**WORK REQUIRED:** Gather every line in the entries below that contains the word "values", and copy each of those lines in full.

**RECORD EXTRACTS:**
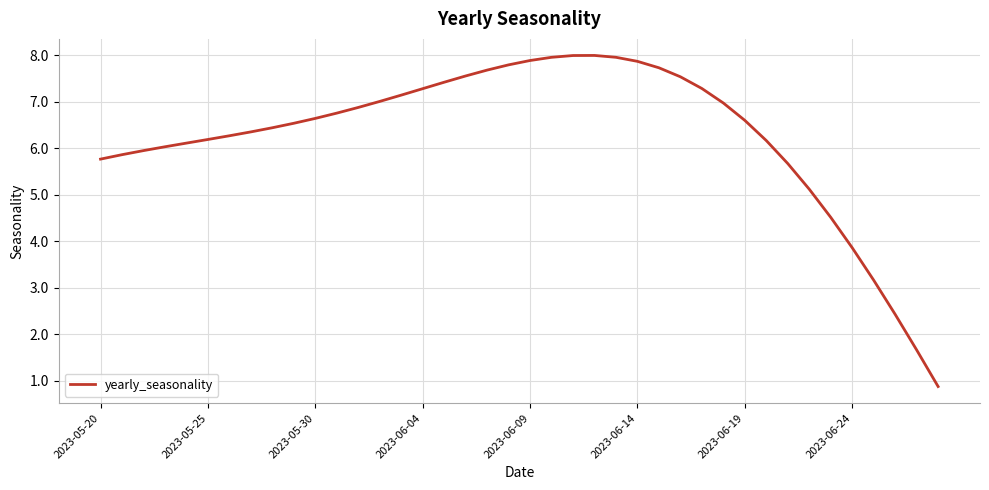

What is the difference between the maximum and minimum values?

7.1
...
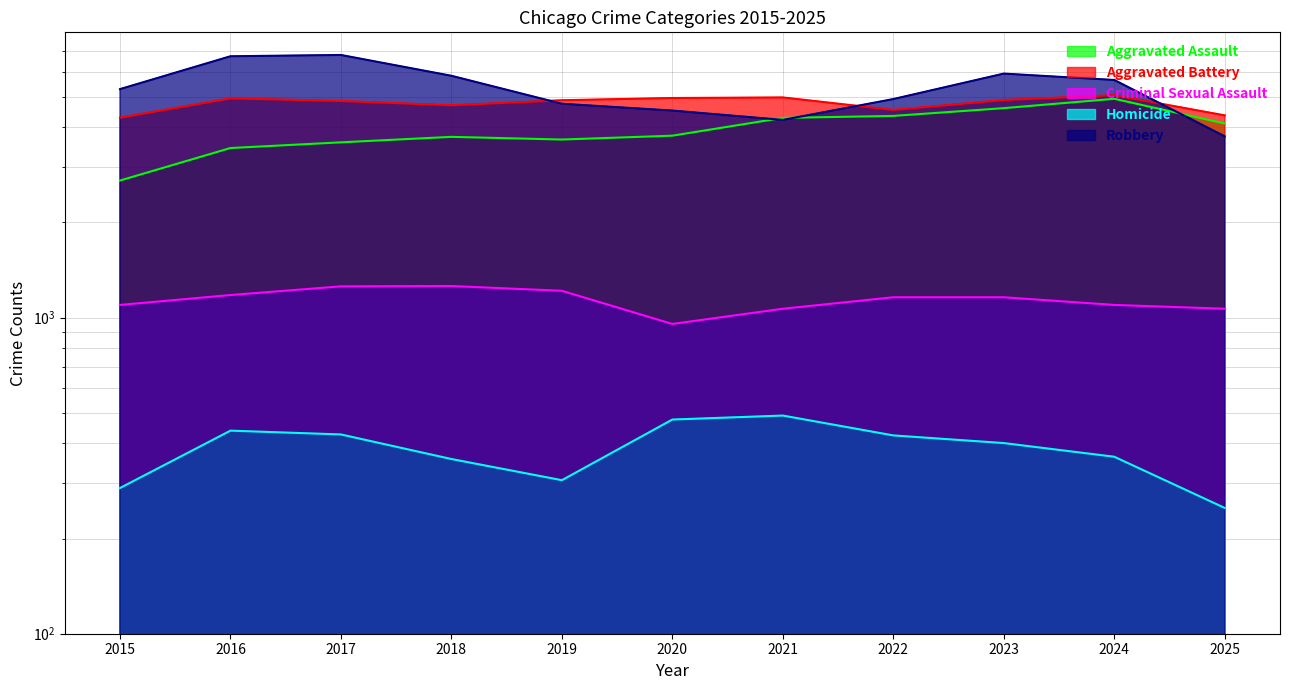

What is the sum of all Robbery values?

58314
--
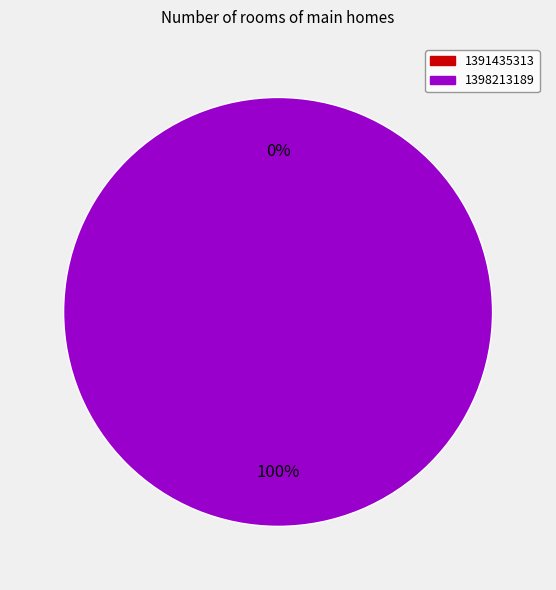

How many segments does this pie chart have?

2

**PROBLEM SOLUTION:**
What is the difference between the maximum and minimum values?
What is the sum of all Robbery values?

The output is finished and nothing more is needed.